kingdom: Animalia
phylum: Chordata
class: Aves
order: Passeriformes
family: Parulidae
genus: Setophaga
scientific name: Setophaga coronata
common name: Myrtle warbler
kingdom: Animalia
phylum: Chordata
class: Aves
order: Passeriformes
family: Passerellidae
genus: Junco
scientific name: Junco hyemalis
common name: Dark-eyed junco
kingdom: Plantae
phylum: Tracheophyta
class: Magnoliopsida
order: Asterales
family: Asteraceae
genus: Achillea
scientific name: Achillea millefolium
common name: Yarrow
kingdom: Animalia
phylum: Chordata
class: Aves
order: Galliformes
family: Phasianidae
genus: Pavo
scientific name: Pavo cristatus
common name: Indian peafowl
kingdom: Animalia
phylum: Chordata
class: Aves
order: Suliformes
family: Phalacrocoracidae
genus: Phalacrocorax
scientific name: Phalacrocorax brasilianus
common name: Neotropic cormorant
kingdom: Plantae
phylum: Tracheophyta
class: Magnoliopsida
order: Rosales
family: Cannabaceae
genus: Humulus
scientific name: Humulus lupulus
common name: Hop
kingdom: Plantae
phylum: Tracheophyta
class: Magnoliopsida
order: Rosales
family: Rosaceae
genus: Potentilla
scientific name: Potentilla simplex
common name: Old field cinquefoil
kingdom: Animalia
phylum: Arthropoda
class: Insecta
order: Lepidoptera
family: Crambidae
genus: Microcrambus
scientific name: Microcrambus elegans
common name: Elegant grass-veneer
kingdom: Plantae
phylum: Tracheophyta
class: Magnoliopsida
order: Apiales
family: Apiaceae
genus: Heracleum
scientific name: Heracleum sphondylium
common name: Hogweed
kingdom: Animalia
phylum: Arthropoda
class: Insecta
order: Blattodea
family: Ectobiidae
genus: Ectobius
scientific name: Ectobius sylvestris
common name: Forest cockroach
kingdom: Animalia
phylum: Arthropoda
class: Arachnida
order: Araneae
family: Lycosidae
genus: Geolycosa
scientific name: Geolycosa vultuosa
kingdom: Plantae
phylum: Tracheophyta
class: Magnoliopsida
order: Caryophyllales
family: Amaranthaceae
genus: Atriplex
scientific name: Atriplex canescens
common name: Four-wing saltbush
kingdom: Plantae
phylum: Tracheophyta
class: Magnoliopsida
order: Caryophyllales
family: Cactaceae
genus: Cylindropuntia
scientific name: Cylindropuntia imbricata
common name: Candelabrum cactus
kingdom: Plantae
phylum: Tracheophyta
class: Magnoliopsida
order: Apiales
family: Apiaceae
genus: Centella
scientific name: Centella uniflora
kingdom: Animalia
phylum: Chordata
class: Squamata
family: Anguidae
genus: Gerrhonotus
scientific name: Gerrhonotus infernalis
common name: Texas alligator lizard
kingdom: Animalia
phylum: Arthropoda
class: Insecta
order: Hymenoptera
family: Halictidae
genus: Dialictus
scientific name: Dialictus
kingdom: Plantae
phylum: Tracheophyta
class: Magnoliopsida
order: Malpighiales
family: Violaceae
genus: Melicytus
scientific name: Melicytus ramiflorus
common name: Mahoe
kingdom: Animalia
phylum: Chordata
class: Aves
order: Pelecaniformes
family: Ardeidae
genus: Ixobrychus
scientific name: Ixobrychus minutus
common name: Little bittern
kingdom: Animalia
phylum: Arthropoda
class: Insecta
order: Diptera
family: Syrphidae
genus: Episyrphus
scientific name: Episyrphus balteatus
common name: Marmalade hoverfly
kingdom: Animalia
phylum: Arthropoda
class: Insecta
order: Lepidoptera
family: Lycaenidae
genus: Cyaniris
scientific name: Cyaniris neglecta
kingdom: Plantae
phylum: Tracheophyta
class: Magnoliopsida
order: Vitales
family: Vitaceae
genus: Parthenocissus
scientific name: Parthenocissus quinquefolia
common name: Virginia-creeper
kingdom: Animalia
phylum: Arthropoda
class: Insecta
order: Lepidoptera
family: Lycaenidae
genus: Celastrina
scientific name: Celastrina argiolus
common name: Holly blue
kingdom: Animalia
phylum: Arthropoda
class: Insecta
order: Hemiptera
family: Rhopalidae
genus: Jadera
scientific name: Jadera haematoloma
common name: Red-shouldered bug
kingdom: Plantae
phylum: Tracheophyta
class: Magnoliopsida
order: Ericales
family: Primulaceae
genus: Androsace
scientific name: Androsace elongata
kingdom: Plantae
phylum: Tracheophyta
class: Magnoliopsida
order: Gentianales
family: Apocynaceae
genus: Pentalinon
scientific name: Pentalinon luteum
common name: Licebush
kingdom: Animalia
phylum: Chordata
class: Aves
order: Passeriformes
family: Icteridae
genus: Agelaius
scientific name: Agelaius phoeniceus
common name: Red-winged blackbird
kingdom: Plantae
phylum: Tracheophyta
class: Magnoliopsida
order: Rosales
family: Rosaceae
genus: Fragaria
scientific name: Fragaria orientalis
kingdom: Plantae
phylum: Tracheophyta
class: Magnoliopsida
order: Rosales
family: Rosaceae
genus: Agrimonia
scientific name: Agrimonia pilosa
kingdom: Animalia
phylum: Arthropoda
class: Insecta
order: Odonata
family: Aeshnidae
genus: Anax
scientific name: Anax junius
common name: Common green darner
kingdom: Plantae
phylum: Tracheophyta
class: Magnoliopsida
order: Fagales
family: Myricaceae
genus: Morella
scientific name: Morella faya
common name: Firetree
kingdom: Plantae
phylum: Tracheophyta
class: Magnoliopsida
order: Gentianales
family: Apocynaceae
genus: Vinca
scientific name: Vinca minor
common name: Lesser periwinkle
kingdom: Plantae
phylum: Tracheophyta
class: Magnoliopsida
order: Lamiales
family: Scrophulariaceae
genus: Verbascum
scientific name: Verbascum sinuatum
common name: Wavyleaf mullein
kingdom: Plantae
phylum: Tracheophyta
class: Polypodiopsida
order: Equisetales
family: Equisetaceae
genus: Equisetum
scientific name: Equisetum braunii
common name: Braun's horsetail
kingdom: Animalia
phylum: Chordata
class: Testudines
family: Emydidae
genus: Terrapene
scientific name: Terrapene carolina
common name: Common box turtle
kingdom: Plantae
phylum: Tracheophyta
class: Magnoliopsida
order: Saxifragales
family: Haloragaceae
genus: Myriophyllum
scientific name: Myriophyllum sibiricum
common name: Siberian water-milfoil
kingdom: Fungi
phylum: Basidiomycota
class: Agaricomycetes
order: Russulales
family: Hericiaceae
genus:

━━━━━━━━━━━━━━━━━━━━

TASK OBJECTIVE.
Render the portion of the records that opens with the line containing "order: Asterales" and closes with the line containing "scientific name: Geolycosa vultuosa", both lines included, as a Markdown table with the columns Row and Entry. Give each line its own row with a running number and leave out blank lines.

EXERCISE RESPONSE.
| Row | Entry |
|---|---|
| 1 | order: Asterales |
| 2 | family: Asteraceae |
| 3 | genus: Achillea |
| 4 | scientific name: Achillea millefolium |
| 5 | common name: Yarrow |
| 6 | kingdom: Animalia |
| 7 | phylum: Chordata |
| 8 | class: Aves |
| 9 | order: Galliformes |
| 10 | family: Phasianidae |
| 11 | genus: Pavo |
| 12 | scientific name: Pavo cristatus |
| 13 | common name: Indian peafowl |
| 14 | kingdom: Animalia |
| 15 | phylum: Chordata |
| 16 | class: Aves |
| 17 | order: Suliformes |
| 18 | family: Phalacrocoracidae |
| 19 | genus: Phalacrocorax |
| 20 | scientific name: Phalacrocorax brasilianus |
| 21 | common name: Neotropic cormorant |
| 22 | kingdom: Plantae |
| 23 | phylum: Tracheophyta |
| 24 | class: Magnoliopsida |
| 25 | order: Rosales |
| 26 | family: Cannabaceae |
| 27 | genus: Humulus |
| 28 | scientific name: Humulus lupulus |
| 29 | common name: Hop |
| 30 | kingdom: Plantae |
| 31 | phylum: Tracheophyta |
| 32 | class: Magnoliopsida |
| 33 | order: Rosales |
| 34 | family: Rosaceae |
| 35 | genus: Potentilla |
| 36 | scientific name: Potentilla simplex |
| 37 | common name: Old field cinquefoil |
| 38 | kingdom: Animalia |
| 39 | phylum: Arthropoda |
| 40 | class: Insecta |
| 41 | order: Lepidoptera |
| 42 | family: Crambidae |
| 43 | genus: Microcrambus |
| 44 | scientific name: Microcrambus elegans |
| 45 | common name: Elegant grass-veneer |
| 46 | kingdom: Plantae |
| 47 | phylum: Tracheophyta |
| 48 | class: Magnoliopsida |
| 49 | order: Apiales |
| 50 | family: Apiaceae |
| 51 | genus: Heracleum |
| 52 | scientific name: Heracleum sphondylium |
| 53 | common name: Hogweed |
| 54 | kingdom: Animalia |
| 55 | phylum: Arthropoda |
| 56 | class: Insecta |
| 57 | order: Blattodea |
| 58 | family: Ectobiidae |
| 59 | genus: Ectobius |
| 60 | scientific name: Ectobius sylvestris |
| 61 | common name: Forest cockroach |
| 62 | kingdom: Animalia |
| 63 | phylum: Arthropoda |
| 64 | class: Arachnida |
| 65 | order: Araneae |
| 66 | family: Lycosidae |
| 67 | genus: Geolycosa |
| 68 | scientific name: Geolycosa vultuosa |